Japan’s Minister of Labor Takumi Nemoto defended employers who demand that women wear high heels, describing the practice as both “necessary and appropriate” on Wednesday.
Nemoto made the remarks after a group of women handed his ministry a petition that demanded the government prohibit workplaces from requiring women staff and prospective employees to wear high heels.
“It is socially accepted as something that falls with the realm of being occupationally necessary and appropriate,” Nemoto told a legislative committee on Wednesday. “It’s [only an] abuse of power if a worker with a hurt foot is forced to wear high heels.”

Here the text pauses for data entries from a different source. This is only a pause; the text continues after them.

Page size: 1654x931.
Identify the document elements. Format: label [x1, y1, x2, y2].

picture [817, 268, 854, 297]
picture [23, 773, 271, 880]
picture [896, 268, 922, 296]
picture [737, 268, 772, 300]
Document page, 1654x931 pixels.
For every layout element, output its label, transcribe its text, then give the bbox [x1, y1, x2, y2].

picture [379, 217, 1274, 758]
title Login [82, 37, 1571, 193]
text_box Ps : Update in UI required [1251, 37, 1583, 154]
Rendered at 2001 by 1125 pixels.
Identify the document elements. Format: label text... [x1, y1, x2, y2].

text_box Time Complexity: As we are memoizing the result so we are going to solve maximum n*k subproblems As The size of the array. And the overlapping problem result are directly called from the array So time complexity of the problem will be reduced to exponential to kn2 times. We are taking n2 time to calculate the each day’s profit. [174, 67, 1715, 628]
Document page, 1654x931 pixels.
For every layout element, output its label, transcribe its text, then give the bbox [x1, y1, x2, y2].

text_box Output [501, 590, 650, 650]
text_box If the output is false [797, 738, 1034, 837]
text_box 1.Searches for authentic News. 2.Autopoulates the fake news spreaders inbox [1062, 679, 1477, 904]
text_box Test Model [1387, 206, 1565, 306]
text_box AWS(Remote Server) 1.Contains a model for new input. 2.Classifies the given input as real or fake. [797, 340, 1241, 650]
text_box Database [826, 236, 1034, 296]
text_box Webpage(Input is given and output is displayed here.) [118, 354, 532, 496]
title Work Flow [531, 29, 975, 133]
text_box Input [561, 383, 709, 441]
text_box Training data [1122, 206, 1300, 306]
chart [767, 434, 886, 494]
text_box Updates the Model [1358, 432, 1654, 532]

Nemoto was responding to a question from Kanako Otsuji, a member of the left-wing opposition Constitutional Democratic Party of Japan, who argued forcing women to wear high heels at work is “outdated.”
The petition, submitted to the labor ministry on Tuesday, forms part of a campaign entitled dubbed #KuToo, a play on the Western anti-sexual harassment movement #MeToo. The phrase is also a play on words in the Japanese language, with “kutsu” meaning shoes, “kutsuu” translating as “pain.”
The movement was originally spearheaded by the Japanese actress and writer Yumi Ishikawa, who launched the petition after being forced to wear high heels while working at a funeral parlor. The petition quickly grew momentum on social media, garnering 18,800 signatures by the time it was handed in.
“This is just the first step. This is a problem that many women believed was a personal issue because [wearing high heels] is generally seen as good etiquette,” said Ishikawa. “I hope this campaign will change the social norm so that it won’t be considered to be bad manners when women wear flat shoes like men.”
Japan is not the only country that has seen a campaign against high heels. In 2016, receptionist Nicola Thorp set up a petition calling for a change to British labor laws after she was sent home by her company, PWC. The government ultimately rejected her proposals, although she was eventually allowed to wear flat shoes.
In April 2017, the Canadian province of British Columbia amended workplace legislation to ban employers from forcing women to wear high heels, with lawmaker Christy Clark describing it as “regulation [that will] stop this unsafe and discriminatory practice.”